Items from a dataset
══════════════════════════════

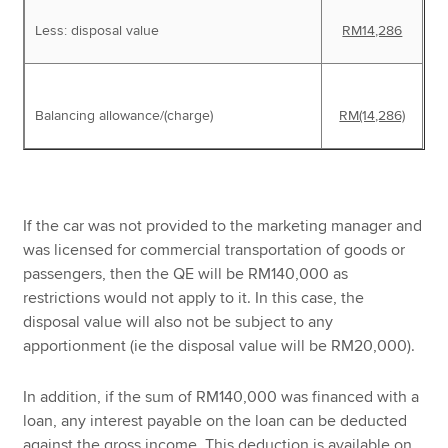
Less: disposal value
RM14,286
Balancing allowance/(charge)
RM(14,286)
If the car was not provided to the marketing manager and
was licensed for commercial transportation of goods or
passengers, then the QE will be RM140,000 as
restrictions would not apply to it. In this case, the
disposal value will also not be subject to any
apportionment (ie the disposal value will be RM20,000).
In addition, if the sum of RM140,000 was financed with a
loan, any interest payable on the loan can be deducted
against the gross income. This deduction is available on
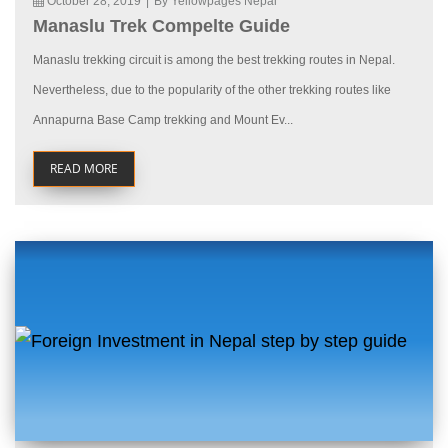
October 28, 2019
|
By Yellowpages Nepal
Manaslu Trek Compelte Guide
Manaslu trekking circuit is among the best trekking routes in Nepal.
Nevertheless, due to the popularity of the other trekking routes like
Annapurna Base Camp trekking and Mount Ev...
READ MORE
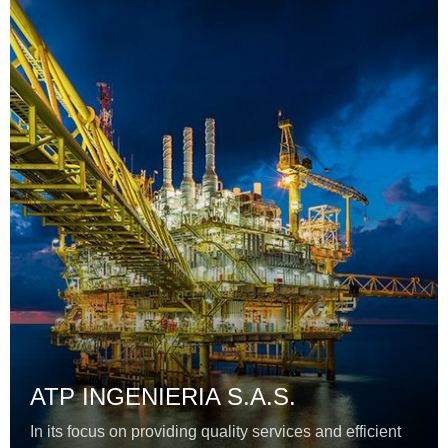
ATP INGENIERIA S.A.S.
In its focus on providing quality services and efficient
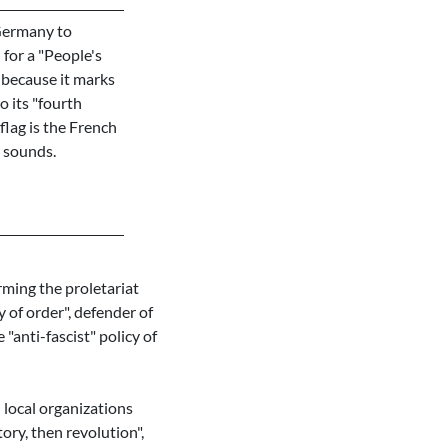
 Germany to
for a "People's
 because it marks
o its "fourth
flag is the French
s sounds.
ming the proletariat
 of order", defender of
 "anti-fascist" policy of
 local organizations
ory, then revolution",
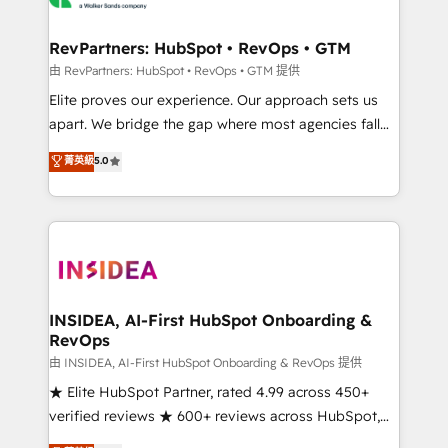
we turn complexity into clarity, human at global
scale. 🏆 HubSpot’s CEO called us “the partner of the
RevPartners: HubSpot • RevOps • GTM
future.” Others agree it is proof of trust built through
由 RevPartners: HubSpot • RevOps • GTM 提供
measurable impact.
Elite proves our experience. Our approach sets us
apart. We bridge the gap where most agencies fall
short by combining GTM strategy with technical
菁英級
5.0
execution to solve the right problem with the right
solution. As the only firm in the world to hold Elite
Partner Accreditations with both HubSpot and Clay,
our clients gain a unique advantage in CRM
architecture, pipeline generation, data intelligence,
and go-to-market execution. Why B2B Businesses
Choose RP: - Secure: Soc2 compliant 🛡️ - Pricing:
INSIDEA, AI-First HubSpot Onboarding &
RevOps
Implementations starting at $1,5k 💵 - Speed: Launch
in 14 days ⚡ - Global: 250 professionals across five
由 INSIDEA, AI-First HubSpot Onboarding & RevOps 提供
continents 🌐 - Scale: Fastest tiering Elite HubSpot
★ Elite HubSpot Partner, rated 4.99 across 450+
Partner 🪴 - Sales Hub: More implementations than
verified reviews ★ 600+ reviews across HubSpot,
any other Partner 💻 - Migrations: We convert
G2 & Clutch ★ 150+ in-house HubSpot-certified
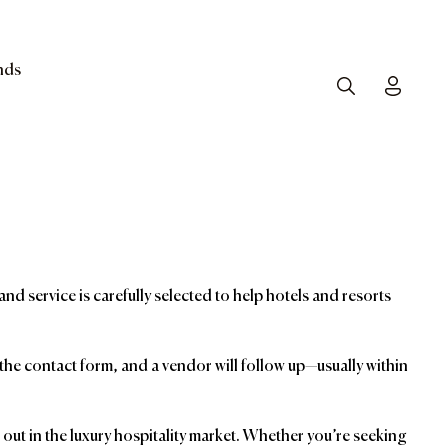
nds
Search
Toggle
and service is carefully selected to help hotels and resorts
t the contact form, and a vendor will follow up—usually within
ut in the luxury hospitality market. Whether you’re seeking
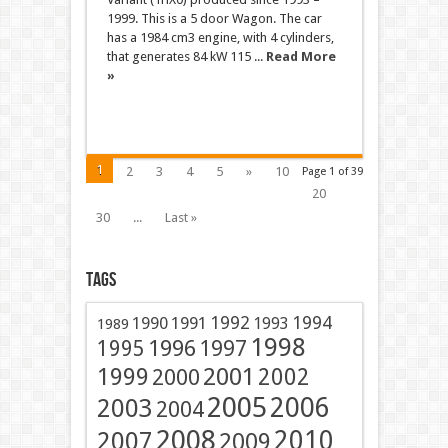
1999. This is a 5 door Wagon. The car
has a 1984 cm3 engine, with 4 cylinders,
that generates 84 kW 115 ...
Read More
»
1
2
3
4
5
»
10
Page 1 of 39
20
30
...
Last »
Tags
1991
1992
1994
1990
1993
1989
1998
1996
1997
1995
2001
1999
2002
2000
2005
2006
2003
2004
2008
2010
2007
2009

══════════════════════════════

#### Instructions for the task
Repeat the records exactly but leave out the images.

#### Answer to the exercise
Less: disposal value
RM14,286
Balancing allowance/(charge)
RM(14,286)
If the car was not provided to the marketing manager and
was licensed for commercial transportation of goods or
passengers, then the QE will be RM140,000 as
restrictions would not apply to it. In this case, the
disposal value will also not be subject to any
apportionment (ie the disposal value will be RM20,000).
In addition, if the sum of RM140,000 was financed with a
loan, any interest payable on the loan can be deducted
against the gross income. This deduction is available on
October 28, 2019
|
By Yellowpages Nepal
Manaslu Trek Compelte Guide
Manaslu trekking circuit is among the best trekking routes in Nepal.
Nevertheless, due to the popularity of the other trekking routes like
Annapurna Base Camp trekking and Mount Ev...
READ MORE
ATP INGENIERIA S.A.S.
In its focus on providing quality services and efficient
 Germany to
for a "People's
 because it marks
o its "fourth
flag is the French
s sounds.
ming the proletariat
 of order", defender of
 "anti-fascist" policy of
 local organizations
ory, then revolution",
we turn complexity into clarity, human at global
scale. 🏆 HubSpot’s CEO called us “the partner of the
RevPartners: HubSpot • RevOps • GTM
future.” Others agree it is proof of trust built through
由 RevPartners: HubSpot • RevOps • GTM 提供
measurable impact.
Elite proves our experience. Our approach sets us
apart. We bridge the gap where most agencies fall
short by combining GTM strategy with technical
菁英級
5.0
execution to solve the right problem with the right
solution. As the only firm in the world to hold Elite
Partner Accreditations with both HubSpot and Clay,
our clients gain a unique advantage in CRM
architecture, pipeline generation, data intelligence,
and go-to-market execution. Why B2B Businesses
Choose RP: - Secure: Soc2 compliant 🛡️ - Pricing:
INSIDEA, AI-First HubSpot Onboarding &
RevOps
Implementations starting at $1,5k 💵 - Speed: Launch
in 14 days ⚡ - Global: 250 professionals across five
由 INSIDEA, AI-First HubSpot Onboarding & RevOps 提供
continents 🌐 - Scale: Fastest tiering Elite HubSpot
★ Elite HubSpot Partner, rated 4.99 across 450+
Partner 🪴 - Sales Hub: More implementations than
verified reviews ★ 600+ reviews across HubSpot,
any other Partner 💻 - Migrations: We convert
G2 & Clutch ★ 150+ in-house HubSpot-certified
nds
Search
Toggle
and service is carefully selected to help hotels and resorts
t the contact form, and a vendor will follow up—usually within
ut in the luxury hospitality market. Whether you’re seeking
1999. This is a 5 door Wagon. The car
has a 1984 cm3 engine, with 4 cylinders,
that generates 84 kW 115 ...
Read More
»
1
2
3
4
5
»
10
Page 1 of 39
20
30
...
Last »
Tags
1991
1992
1994
1990
1993
1989
1998
1996
1997
1995
2001
1999
2002
2000
2005
2006
2003
2004
2008
2010
2007
2009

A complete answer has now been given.